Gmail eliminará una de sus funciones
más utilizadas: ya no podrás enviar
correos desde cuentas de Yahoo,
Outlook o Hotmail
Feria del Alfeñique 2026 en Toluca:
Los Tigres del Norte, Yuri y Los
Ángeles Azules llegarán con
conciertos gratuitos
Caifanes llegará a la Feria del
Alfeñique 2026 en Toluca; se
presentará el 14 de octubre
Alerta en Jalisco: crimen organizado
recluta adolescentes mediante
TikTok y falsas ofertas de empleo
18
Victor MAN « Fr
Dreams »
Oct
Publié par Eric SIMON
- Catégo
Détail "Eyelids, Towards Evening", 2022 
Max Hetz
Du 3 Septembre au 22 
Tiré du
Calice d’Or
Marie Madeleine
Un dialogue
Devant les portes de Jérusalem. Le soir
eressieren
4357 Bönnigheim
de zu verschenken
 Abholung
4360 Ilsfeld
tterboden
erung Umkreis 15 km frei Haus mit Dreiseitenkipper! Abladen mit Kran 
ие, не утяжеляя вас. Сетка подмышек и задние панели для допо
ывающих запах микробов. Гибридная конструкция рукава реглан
---
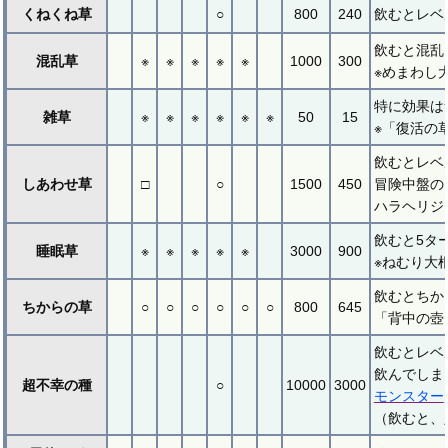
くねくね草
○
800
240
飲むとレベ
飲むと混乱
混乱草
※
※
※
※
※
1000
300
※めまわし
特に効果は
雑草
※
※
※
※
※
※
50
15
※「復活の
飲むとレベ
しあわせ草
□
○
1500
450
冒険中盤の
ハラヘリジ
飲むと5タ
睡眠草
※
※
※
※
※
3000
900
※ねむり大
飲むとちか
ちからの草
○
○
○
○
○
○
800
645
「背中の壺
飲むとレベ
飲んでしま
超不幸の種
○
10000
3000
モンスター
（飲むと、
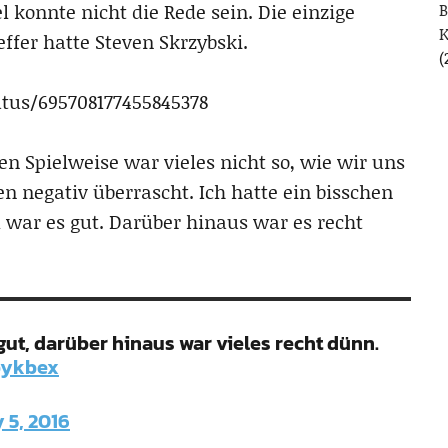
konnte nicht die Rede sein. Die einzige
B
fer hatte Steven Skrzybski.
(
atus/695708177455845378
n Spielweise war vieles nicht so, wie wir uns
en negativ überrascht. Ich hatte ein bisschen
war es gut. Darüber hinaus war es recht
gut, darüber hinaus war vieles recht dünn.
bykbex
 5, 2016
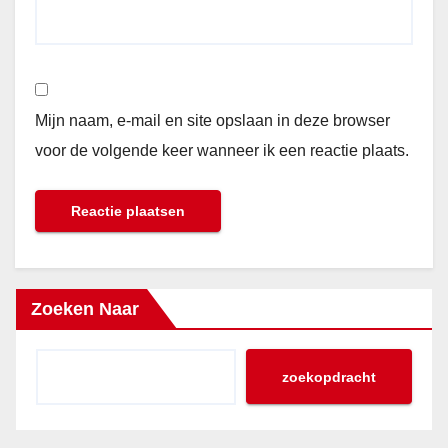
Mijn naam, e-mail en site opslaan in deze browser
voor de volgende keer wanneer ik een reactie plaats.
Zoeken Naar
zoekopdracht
==
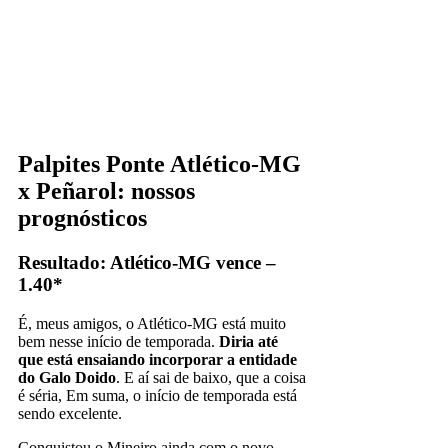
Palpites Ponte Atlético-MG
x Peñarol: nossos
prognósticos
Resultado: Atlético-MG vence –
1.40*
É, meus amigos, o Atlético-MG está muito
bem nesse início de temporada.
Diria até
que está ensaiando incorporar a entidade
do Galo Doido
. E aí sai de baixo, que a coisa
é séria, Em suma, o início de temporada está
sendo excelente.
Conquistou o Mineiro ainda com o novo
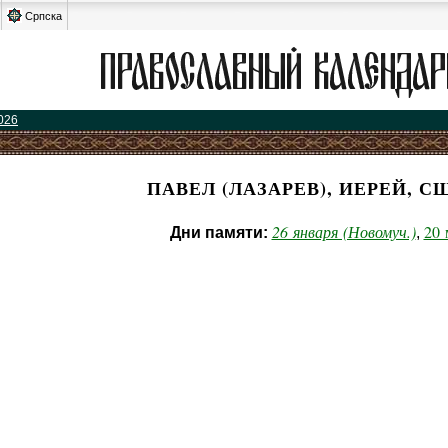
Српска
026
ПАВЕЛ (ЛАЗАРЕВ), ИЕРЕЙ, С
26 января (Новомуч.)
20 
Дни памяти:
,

Task: Your task is to transcribe, with no changes, only the lines of the listing above that lie between the line holding "voor de volgende" and the line holding "zoekopdracht", inclusive.

Response below:
voor de volgende keer wanneer ik een reactie plaats.
Zoeken Naar
zoekopdracht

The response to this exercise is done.